An All Party Parliamentary Group (APPG) has said the UK should widen its open banking model to speed up growth of FinTech as the part of a wider ‘big bang in financial services.
A report by the Challenger Banking APPG has detailed that while the UK has seen a wide range of new digital challengers enter the market to take on traditional high street giants recently, competition is still being stifled by ‘regulatory intransigence’.
The APPG has called on the UK government to start a new ‘big bang’, imitating the deregulation of the financial markets in the 1980s.
The group has said that by eliminating the shackles from FinTechs, the government will be able to make strides in levelling-up the country by reducing economic imbalances between different parts of the country.

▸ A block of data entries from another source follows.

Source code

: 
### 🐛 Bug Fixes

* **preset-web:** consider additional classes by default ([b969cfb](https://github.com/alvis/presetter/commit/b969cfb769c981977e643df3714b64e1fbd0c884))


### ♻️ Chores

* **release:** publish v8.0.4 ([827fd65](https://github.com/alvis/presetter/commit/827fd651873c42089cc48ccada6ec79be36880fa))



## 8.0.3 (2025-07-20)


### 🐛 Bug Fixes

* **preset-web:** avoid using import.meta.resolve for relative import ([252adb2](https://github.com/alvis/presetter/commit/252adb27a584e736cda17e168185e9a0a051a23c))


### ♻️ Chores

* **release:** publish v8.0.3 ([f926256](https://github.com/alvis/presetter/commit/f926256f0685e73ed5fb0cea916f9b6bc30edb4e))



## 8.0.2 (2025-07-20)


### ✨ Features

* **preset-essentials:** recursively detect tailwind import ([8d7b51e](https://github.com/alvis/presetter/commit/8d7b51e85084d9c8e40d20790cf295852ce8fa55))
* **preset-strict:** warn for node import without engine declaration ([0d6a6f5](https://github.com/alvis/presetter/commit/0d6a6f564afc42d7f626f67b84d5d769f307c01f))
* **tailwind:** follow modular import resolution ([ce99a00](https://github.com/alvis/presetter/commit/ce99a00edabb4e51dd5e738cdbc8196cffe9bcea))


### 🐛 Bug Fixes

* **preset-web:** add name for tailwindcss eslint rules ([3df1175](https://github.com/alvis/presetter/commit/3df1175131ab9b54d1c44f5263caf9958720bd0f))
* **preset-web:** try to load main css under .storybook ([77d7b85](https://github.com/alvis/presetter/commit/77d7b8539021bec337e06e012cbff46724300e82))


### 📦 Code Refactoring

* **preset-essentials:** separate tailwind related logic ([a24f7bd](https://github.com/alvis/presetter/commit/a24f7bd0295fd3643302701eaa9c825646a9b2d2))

The APPG said, “It is time for a new Big Bang to break the restrictive regulatory practices which enshrine the dominance and market share of the big five banks.”
Such recommendations produced by the report including calling for more to be done to allow open banking to offer a view of each person’s financial situation.
Furthermore, the report called on regulator’s to establish a Financial Services Compensation Scheme-style system for FinTechs, offering consumers access where their money is not currently protecting by the existing FSCS model.
Banks should also be mandated to offer their branches to challengers before closing them, with the government providing incentives to these challengers to open branches. In addition, financial education was recommended to be a stand-alone curriculum item at both primary and secondary school level.
Chair of the Challenger Banks and Building Societes APPG Karen Bradley MP said, “Levelling-up is a key Government priority and the current cost of living crisis only serves to reemphasise how important it is. Financial Services providers can play a big role, but overly cautious regulation is holding them back.
“Regulators fear of failure means many are forced to operate with one hand tied behind their back and this doesn’t have to be the case.”